State by state, figures vary, but the overall trend remains: Indiana, an increase of 73 percent in Virginia, an increase of 78 percent, and Oklahoma, see an increase of 67 percent, according to an analysis by the Institute Health Para (PHI), that focuses on the care of older and disabled people.
The projections do not include PHI vast majority of so-called "consumer-workers" who often work independently with respect to those used by the agencies so that the growth be even higher than the projections based on existing surveys.
Almost all health care workers who are underpaid is very little done workersbecame entitled to overtime and began to earn at least minimum wage, thanks to new federal guidelines. The decision not to stop in the past week, they organize to improve their conditions, but it becomes more difficult for unions to bring them into the fold.

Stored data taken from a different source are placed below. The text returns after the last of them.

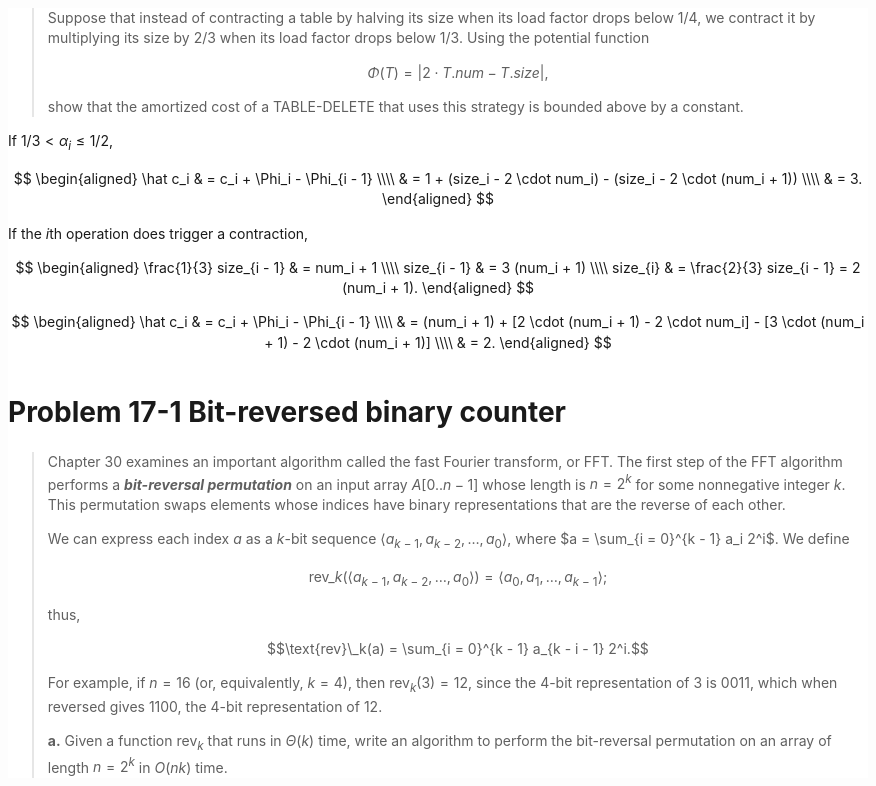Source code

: > Suppose that instead of contracting a table by halving its size when its load factor drops below $1 / 4$, we contract it by multiplying its size by $2 / 3$ when its load factor drops below $1 / 3$. Using the potential function
>
> $$\Phi(T) = | 2 \cdot T.num - T.size |,$$
>
> show that the amortized cost of a $\text{TABLE-DELETE}$ that uses this strategy is bounded above by a constant.

If $1 / 3 < \alpha_i \le 1 / 2$,

$$
\begin{aligned}
\hat c_i & = c_i + \Phi_i - \Phi_{i - 1} \\\\
         & = 1 + (size_i - 2 \cdot num_i) - (size_i - 2 \cdot (num_i + 1)) \\\\
         & = 3.
\end{aligned}
$$

If the $i$th operation does trigger a contraction,

$$
\begin{aligned}
\frac{1}{3} size_{i - 1} & = num_i + 1 \\\\
            size_{i - 1} & = 3 (num_i + 1) \\\\
            size_{i}     & = \frac{2}{3} size_{i - 1} = 2 (num_i + 1).
\end{aligned}
$$

$$
\begin{aligned}
\hat c_i & = c_i + \Phi_i - \Phi_{i - 1} \\\\
         & = (num_i + 1) + [2 \cdot (num_i + 1) - 2 \cdot num_i] - [3 \cdot (num_i + 1) - 2 \cdot (num_i + 1)] \\\\
         & = 2.
\end{aligned}
$$

# Problem 17-1 Bit-reversed binary counter

> Chapter 30 examines an important algorithm called the fast Fourier transform, or $\text{FFT}$. The first step of the $\text{FFT}$ algorithm performs a **_bit-reversal permutation_** on an input array $A[0..n - 1]$ whose length is $n = 2^k$ for some nonnegative integer $k$. This permutation swaps elements whose indices have binary representations that are the reverse of each other.
>
> We can express each index $a$ as a $k$-bit sequence $\langle a_{k - 1}, a_{k - 2}, \ldots, a_0 \rangle$, where $a = \sum_{i = 0}^{k - 1} a_i 2^i$. We define
>
> $$\text{rev}\_k(\langle a_{k - 1}, a_{k - 2}, \ldots, a_0 \rangle) = \langle a_0, a_1, \ldots, a_{k - 1} \rangle;$$
>
> thus,
>
> $$\text{rev}\_k(a) = \sum_{i = 0}^{k - 1} a_{k - i - 1} 2^i.$$
>
> For example, if $n = 16$ (or, equivalently, $k = 4$), then $\text{rev}_k(3) = 12$, since the $4$-bit representation of $3$ is $0011$, which when reversed gives $1100$, the $4$-bit representation of $12$.
>
> **a.** Given a function $\text{rev}_k$ that runs in $\Theta(k)$ time, write an algorithm to perform the bit-reversal permutation on an array of length $n = 2^k$ in $O(nk)$ time.
>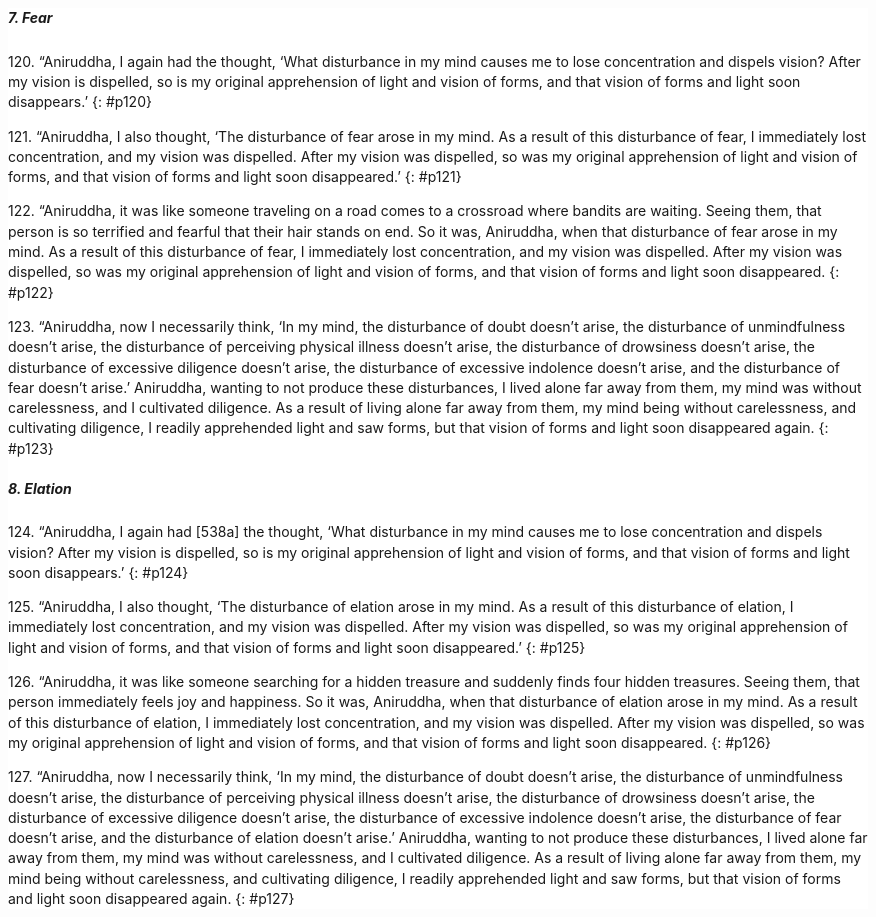 ##### 7. Fear

120\. “Aniruddha, I again had the thought, ‘What disturbance in my mind causes me to lose concentration and dispels vision? After my vision is dispelled, so is my original apprehension of light and vision of forms, and that vision of forms and light soon disappears.’
{: #p120}

121\. “Aniruddha, I also thought, ‘The disturbance of fear arose in my mind. As a result of this disturbance of fear, I immediately lost concentration, and my vision was dispelled. After my vision was dispelled, so was my original apprehension of light and vision of forms, and that vision of forms and light soon disappeared.’
{: #p121}

122\. “Aniruddha, it was like someone traveling on a road comes to a crossroad where bandits are waiting. Seeing them, that person is so terrified and fearful that their hair stands on end. So it was, Aniruddha, when that disturbance of fear arose in my mind. As a result of this disturbance of fear, I immediately lost concentration, and my vision was dispelled. After my vision was dispelled, so was my original apprehension of light and vision of forms, and that vision of forms and light soon disappeared.
{: #p122}

123\. “Aniruddha, now I necessarily think, ‘In my mind, the disturbance of doubt doesn’t arise, the disturbance of unmindfulness doesn’t arise, the disturbance of perceiving physical illness doesn’t arise, the disturbance of drowsiness doesn’t arise, the disturbance of excessive diligence doesn’t arise, the disturbance of excessive indolence doesn’t arise, and the disturbance of fear doesn’t arise.’ Aniruddha, wanting to not produce these disturbances, I lived alone far away from them, my mind was without carelessness, and I cultivated diligence. As a result of living alone far away from them, my mind being without carelessness, and cultivating diligence, I readily apprehended light and saw forms, but that vision of forms and light soon disappeared again.
{: #p123}

##### 8. Elation

124\. “Aniruddha, I again had [538a] the thought, ‘What disturbance in my mind causes me to lose concentration and dispels vision? After my vision is dispelled, so is my original apprehension of light and vision of forms, and that vision of forms and light soon disappears.’
{: #p124}

125\. “Aniruddha, I also thought, ‘The disturbance of elation arose in my mind. As a result of this disturbance of elation, I immediately lost concentration, and my vision was dispelled. After my vision was dispelled, so was my original apprehension of light and vision of forms, and that vision of forms and light soon disappeared.’
{: #p125}

126\. “Aniruddha, it was like someone searching for a hidden treasure and suddenly finds four hidden treasures. Seeing them, that person immediately feels joy and happiness. So it was, Aniruddha, when that disturbance of elation arose in my mind. As a result of this disturbance of elation, I immediately lost concentration, and my vision was dispelled. After my vision was dispelled, so was my original apprehension of light and vision of forms, and that vision of forms and light soon disappeared.
{: #p126}

127\. “Aniruddha, now I necessarily think, ‘In my mind, the disturbance of doubt doesn’t arise, the disturbance of unmindfulness doesn’t arise, the disturbance of perceiving physical illness doesn’t arise, the disturbance of drowsiness doesn’t arise, the disturbance of excessive diligence doesn’t arise, the disturbance of excessive indolence doesn’t arise, the disturbance of fear doesn’t arise, and the disturbance of elation doesn’t arise.’ Aniruddha, wanting to not produce these disturbances, I lived alone far away from them, my mind was without carelessness, and I cultivated diligence. As a result of living alone far away from them, my mind being without carelessness, and cultivating diligence, I readily apprehended light and saw forms, but that vision of forms and light soon disappeared again.
{: #p127}
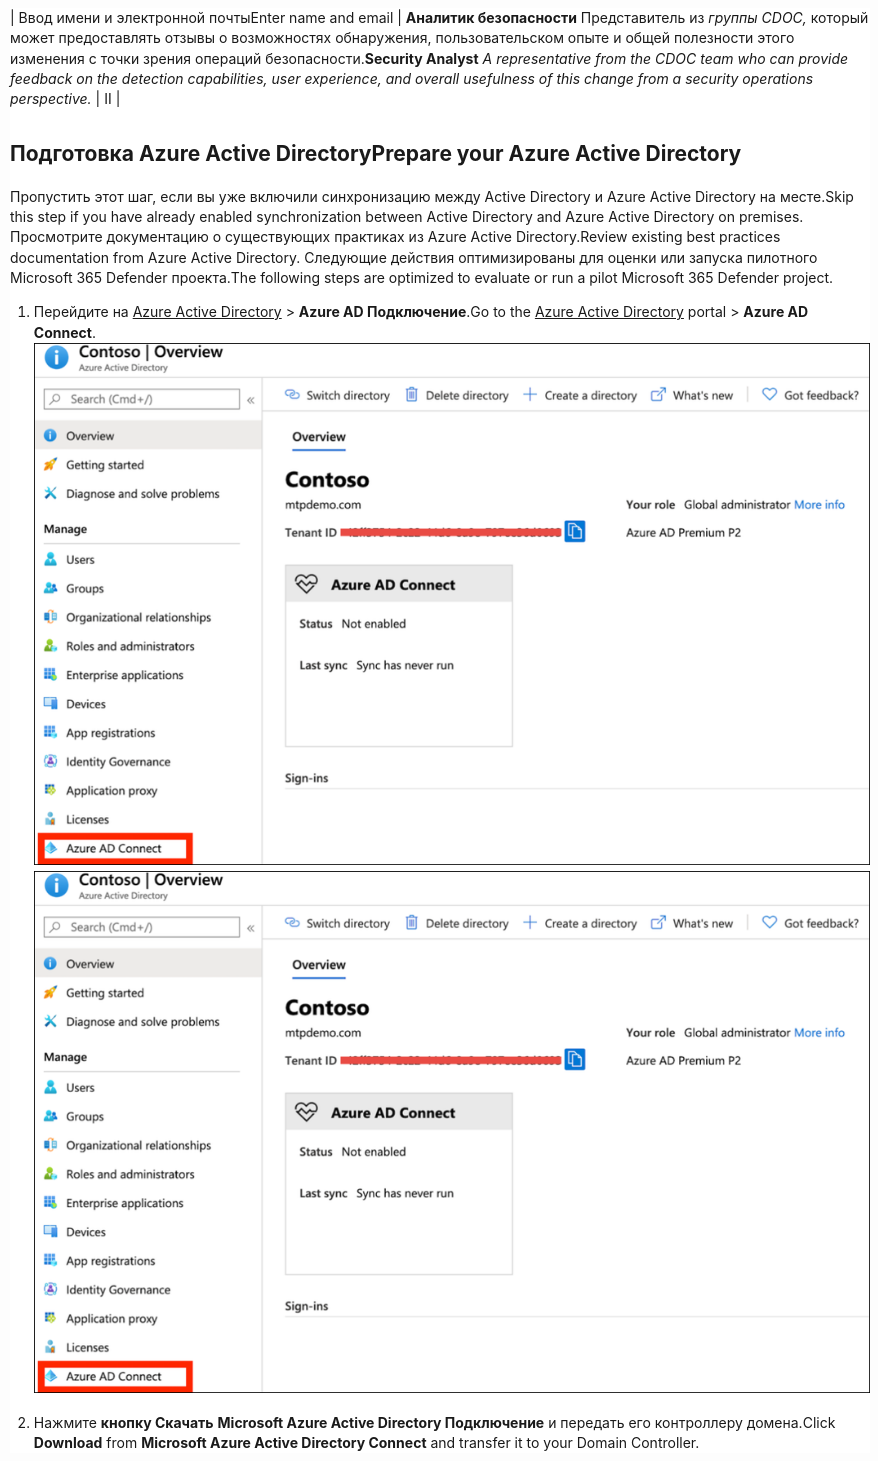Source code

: | <span data-ttu-id="7efb0-146">Ввод имени и электронной почты</span><span class="sxs-lookup"><span data-stu-id="7efb0-146">Enter name and email</span></span> | <span data-ttu-id="7efb0-147">**Аналитик безопасности** Представитель из *группы CDOC,* который может предоставлять отзывы о возможностях обнаружения, пользовательском опыте и общей полезности этого изменения с точки зрения операций безопасности.</span><span class="sxs-lookup"><span data-stu-id="7efb0-147">**Security Analyst** *A representative from the CDOC team who can provide feedback on the detection capabilities, user experience, and overall usefulness of this change from a security operations perspective.*</span></span> | <span data-ttu-id="7efb0-148">I</span><span class="sxs-lookup"><span data-stu-id="7efb0-148">I</span></span>      |

## <a name="prepare-your-azure-active-directory"></a><span data-ttu-id="7efb0-149">Подготовка Azure Active Directory</span><span class="sxs-lookup"><span data-stu-id="7efb0-149">Prepare your Azure Active Directory</span></span>
<span data-ttu-id="7efb0-150">Пропустить этот шаг, если вы уже включили синхронизацию между Active Directory и Azure Active Directory на месте.</span><span class="sxs-lookup"><span data-stu-id="7efb0-150">Skip this step if you have already enabled synchronization between Active Directory and Azure Active Directory on premises.</span></span> <span data-ttu-id="7efb0-151">Просмотрите документацию о существующих практиках из Azure Active Directory.</span><span class="sxs-lookup"><span data-stu-id="7efb0-151">Review existing best practices documentation from Azure Active Directory.</span></span> <span data-ttu-id="7efb0-152">Следующие действия оптимизированы для оценки или запуска пилотного Microsoft 365 Defender проекта.</span><span class="sxs-lookup"><span data-stu-id="7efb0-152">The following steps are optimized to evaluate or run a pilot Microsoft 365 Defender project.</span></span>

1. <span data-ttu-id="7efb0-153">Перейдите на [Azure Active Directory](https://portal.azure.com/#blade/Microsoft_AAD_IAM/ActiveDirectoryMenuBlade) > **Azure AD Подключение**.</span><span class="sxs-lookup"><span data-stu-id="7efb0-153">Go to the [Azure Active Directory](https://portal.azure.com/#blade/Microsoft_AAD_IAM/ActiveDirectoryMenuBlade) portal > **Azure AD Connect**.</span></span> 
<span data-ttu-id="7efb0-154">![Изображение страницы Azure Active Directory портала](../../media/mtp-eval-1.png)</span><span class="sxs-lookup"><span data-stu-id="7efb0-154">![Image of Azure Active Directory portal page](../../media/mtp-eval-1.png)</span></span> <br> 

2. <span data-ttu-id="7efb0-155">Нажмите **кнопку Скачать** **Microsoft Azure Active Directory Подключение** и передать его контроллеру домена.</span><span class="sxs-lookup"><span data-stu-id="7efb0-155">Click **Download** from **Microsoft Azure Active Directory Connect** and transfer it to your Domain Controller.</span></span>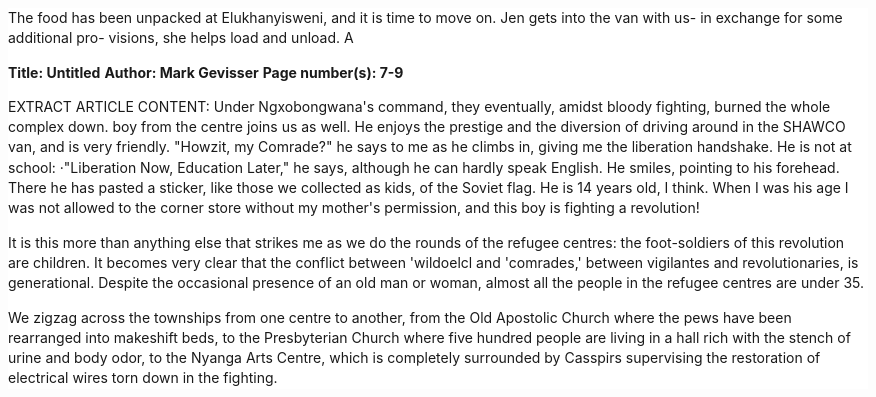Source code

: The food has been unpacked at 
Elukhanyisweni, and it is time to move 
on. Jen gets into the van with us- in 
exchange for some additional pro-
visions, she helps load and unload. A 



**Title: Untitled**
**Author: Mark Gevisser**
**Page number(s): 7-9**

EXTRACT ARTICLE CONTENT:
Under 
Ngxobongwana's 
command, they 
eventually, amidst 
bloody fighting, 
burned the whole 
complex down. 
boy from the centre joins us as well. 
He enjoys the prestige and the 
diversion of driving around in the 
SHAWCO van, and is very friendly. 
"Howzit, my Comrade?" he says to 
me as he climbs in, giving me the 
liberation handshake. He is not at 
school: ·"Liberation Now, Education 
Later," he says, although he can hardly 
speak English. He smiles, pointing to 
his forehead. There he has pasted a 
sticker, like those we collected as kids, 
of the Soviet flag. He is 14 years old, I 
think. When I was his age I was not 
allowed to the corner store without my 
mother's permission, and this boy is 
fighting a revolution! 

It is this more than anything else 
that strikes me as we do the rounds of 
the refugee centres: the foot-soldiers of 
this revolution are children. It becomes 
very clear that the conflict between 
'wildoelcl and 'comrades,' between 
vigilantes and revolutionaries, 
is 
generational. Despite the occasional 
presence of an old man or woman, 
almost all the people in the refugee 
centres are under 35. 

We zigzag across the townships from 
one centre to another, from the Old 
Apostolic Church where the pews have 
been rearranged into makeshift beds, 
to the Presbyterian Church where five 
hundred people are living in a hall rich 
with the stench of urine and body 
odor, to the Nyanga Arts Centre, 
which is completely surrounded by 
Casspirs supervising the restoration of 
electrical wires torn down in the 
fighting.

"The staff always have a first amendment right to organize," Bigler Cornell said. "These workers are still, even in this quasi-public in accordance with the Constitution an absolute right to organize and join unions."
Opponents agree on much, but they say it will be much harder for the unions to make the case that join the workers.
"You could, on a voluntary basis," Shapiro said of Cato. "While unions have a good business, people may register voluntarily."
Stateline is a nonpartisan non-profit news service Pew Center on the States, the daily reports and analysis on trends in national politics provides.